First-in-human study of PF-00299804, a small molecule irreversible panHER inhibitor in patients with advanced cancer: Update on safety and pharmacokinetics and initial report on pharmacodynamic responses and clinical benefit.

B229 Background: PF-00299804 is an orally bioavailable, potent, irreversible small molecule inhibitor of the HER tyrosine kinases Her 1, 2 and 4. A first-in-man phase I dose escalation study is ongoing. Preliminary results were reported at ASCO 2007. An expanded data set exploring clinical benefit and pharmacodynamics in cohorts enriched for specific genetic characteristics is included in the current report.
 Methods: Assessments were made of the safety, tolerability, PK, PD, and efficacy of PF-00299804 administered orally once daily in 3-week cycles at doses ranging from 0.5 to 60 mg. In an expanded cohort within the phase I dose escalation study additional patients were recruited at the predicted recommended phase 2 dose (RP2D) for continuous dosing. Cohorts of patients dosed at the predicted RP2D were enriched for molecular variations of HER family receptors in multiple tumor types, as well as for wild type K-ras in refractory NSCLC patients. PD measures included assessment of HER-related signaling pathways via IHC analyses of serial skin and, in some patients, tumor biopsies. Serial 18F-FDG-PET/CT was performed on a subset of patients with scans being classified according to modified EORTC criteria by a central reader. Spearman correlations were assessed between AEs and dose, as well as AEs and PK parameters (Cmax, AUC, and Ctrough).

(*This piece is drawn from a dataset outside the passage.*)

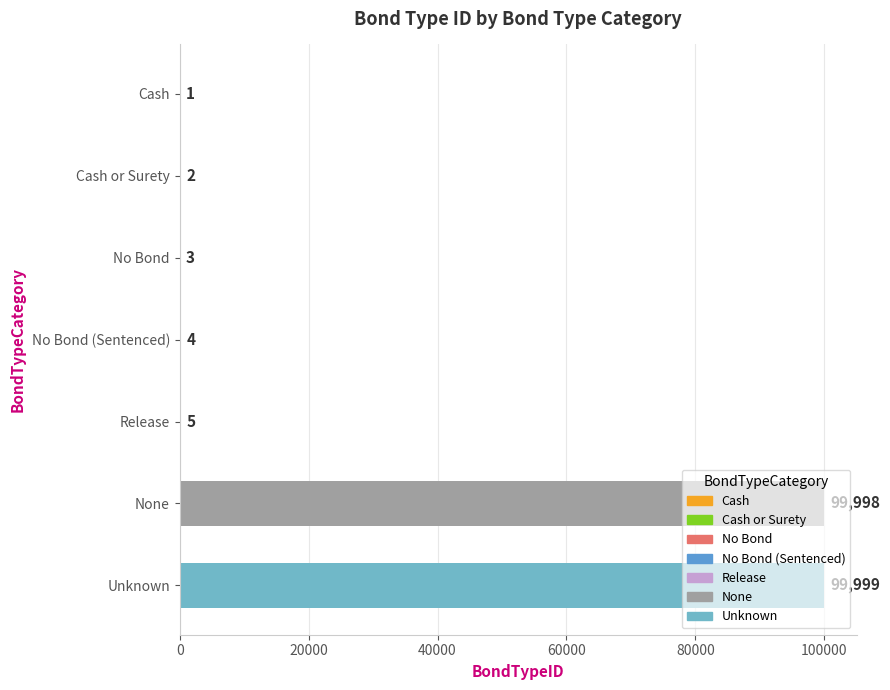

The value at None is 99998. True or false?

True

 Results: The most common AEs were diarrhea, fatigue, nausea, and rash. As previously reported, 3/6 patients at 60 mg experienced a DLT [hand-foot syndrome (1), dehydration related to diarrhea(1), mucositis(1)]. Other DLTs observed include diarrhea, rash, and pleuritic pain. The MTD was reached at 45 mg QD which was selected as the recommended phase 2 dose (R2PD). The terminal half life was ~85 hr, supporting once-daily dosing. Correlation was observed between severity of rash and dose as well as PK parameters. Objective tumor responses as assessed using RECIST criteria were observed in two patients with advanced refractory NSCLC. Both patients had failed at least 6 regimens of prior therapy; one patient who had progressed on erlotinib treatment had an exon 20 insertion mutation in EGFR. Data on these and on efficacy assessments within additional patients with other tumor types will be reported.

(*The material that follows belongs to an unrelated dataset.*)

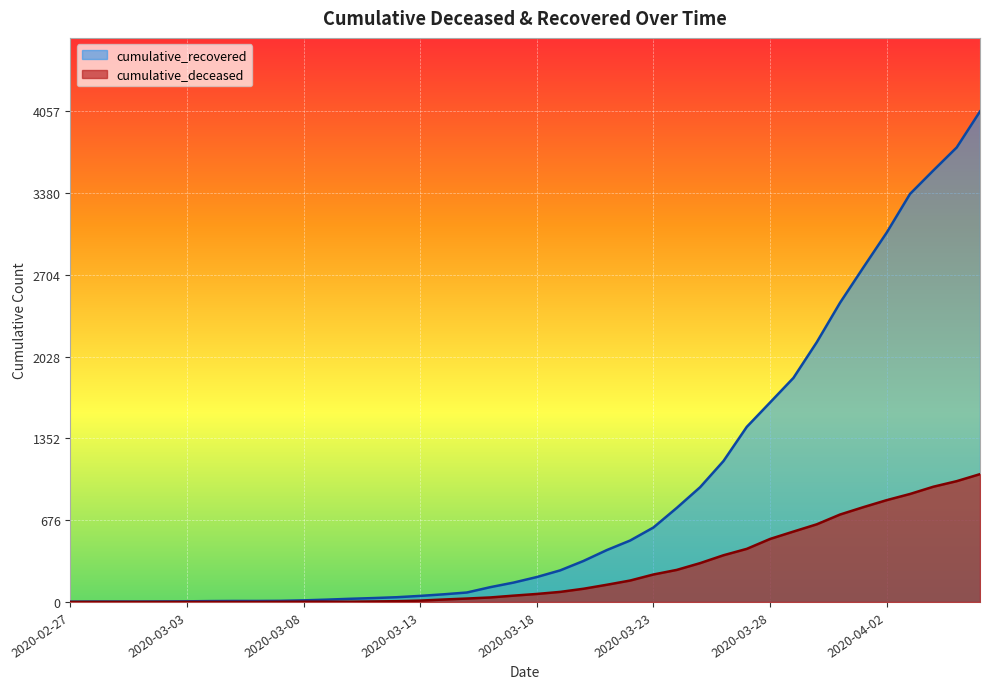

What is the sum of all cumulative_recovered values?

36061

 Conclusions: Daily administration of PF-00299804 appears safe and tolerable across multiple dose levels up to 45mg/d. Rash-, Diarrhea, fatigue, and nausea, are the most frequent AEs, with rash severity correlating with dose and PK parameters. 45 mg/d has been declared the MTD and is being explored in expanded cohorts enriched for genetic variation in HER family receptors as well as in NSCLC patients wild type for K-ras. Clinical and biological activity of PF-00299804 was observed including objective responses in two patients with advanced refractory NSCLC including one erlotinib failure with EGFR mutation. Explorations of relationships between response and tumor molecular profiles will be reported.